Preparation and evaluation of monodispersed, submicron, non-porous silica particles functionalized with β-CD derivatives for chiral-pressurized capillary electrochromatography.

Abstract

Submicron, non-porous, chiral silica stationary phase has been prepared by the immobilization of functionalized β-CD derivatives to isocyanate-modified silica via chemical reaction and applied to the pressurized capillary electrochromatography (pCEC) enantio-separation of various chiral compounds.

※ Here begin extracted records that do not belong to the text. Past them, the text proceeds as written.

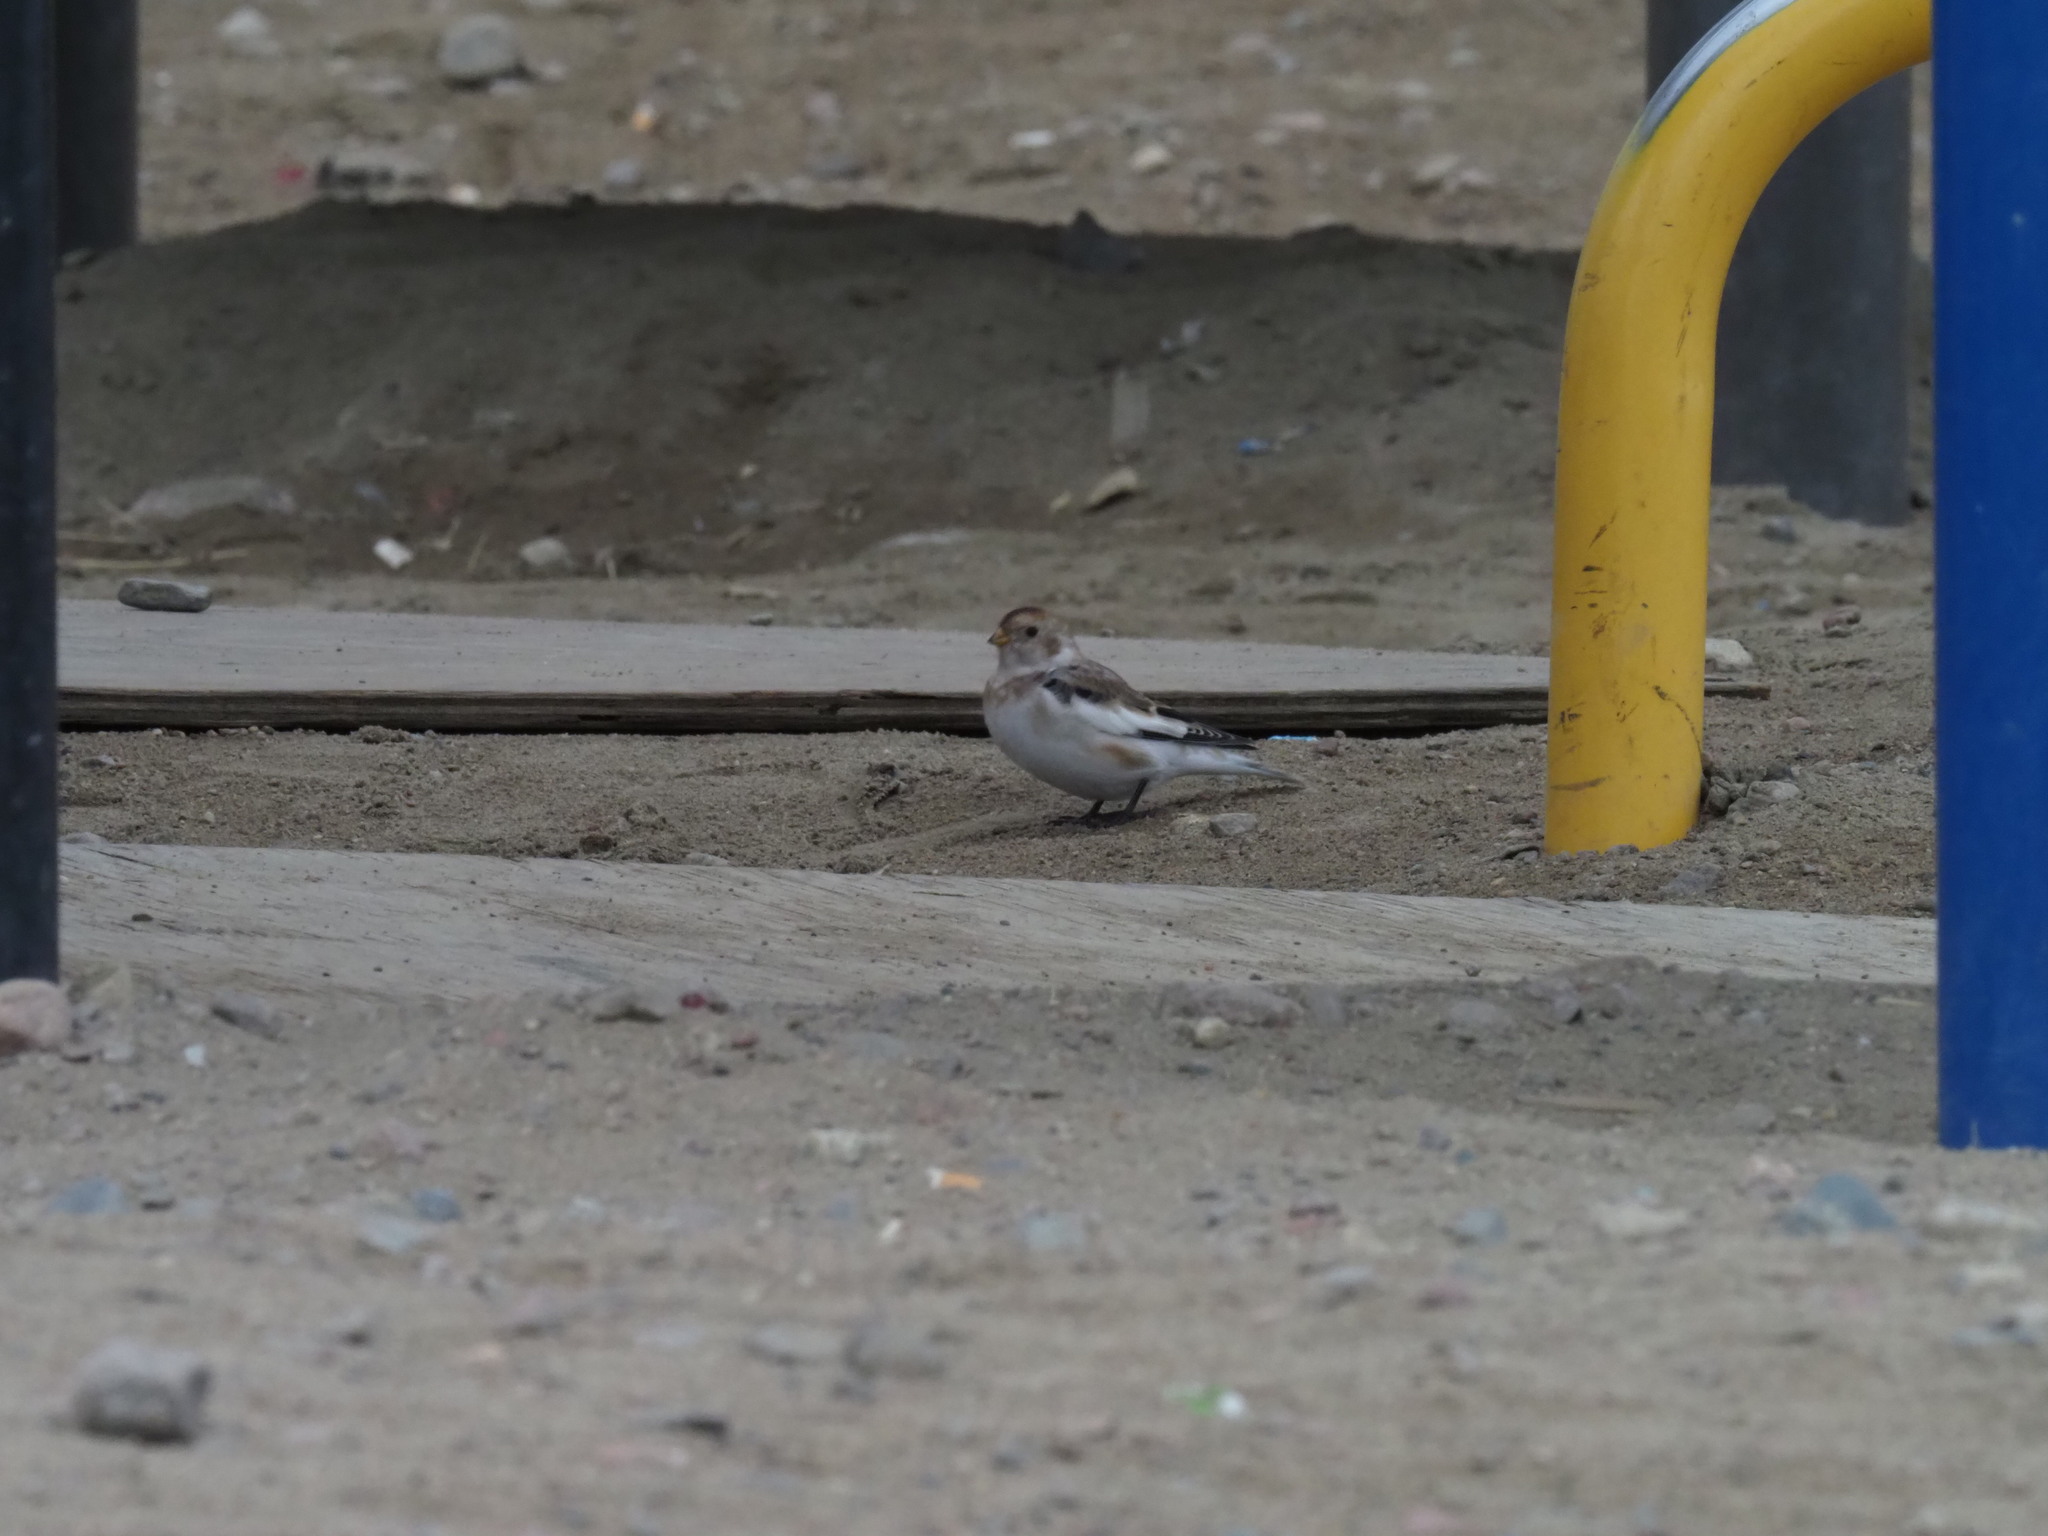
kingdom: Animalia
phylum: Chordata
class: Aves
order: Passeriformes
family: Calcariidae
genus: Plectrophenax
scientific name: Plectrophenax nivalis
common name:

The submicron, non-porous, cyclodextrin-based chiral stationary phases (sub_μm-CSP2) exhibited excellent chiral recognition of a wide range of analytes including clenbuterol hydrochloride, mexiletine hydrochloride, chlorpheniramine maleate, esmolol hydrochloride, and metoprolol tartrate. The synthesized submicron particles were regularly spherical and uniformly non-porous with an average diameter of around 800 nm and a mean pore size of less than 2 nm. The synthesized chiral stationary phase was packed into 10 cm × 100 μm id capillary columns. The sub_μm-CSP2 column used in the pCEC system showed better separation of the racemates and at a higher rate compared to those used in the capillary liquid chromatography mode (cLC) system. The sub_μm-CSP2 possessed high mechanical strength, high stereoselectivity, and long lifespan, demonstrating rapid enantio-separation and good resolution of samples. The column provided an efficiency of up to 170,000 plates/m for n-propylbenzene.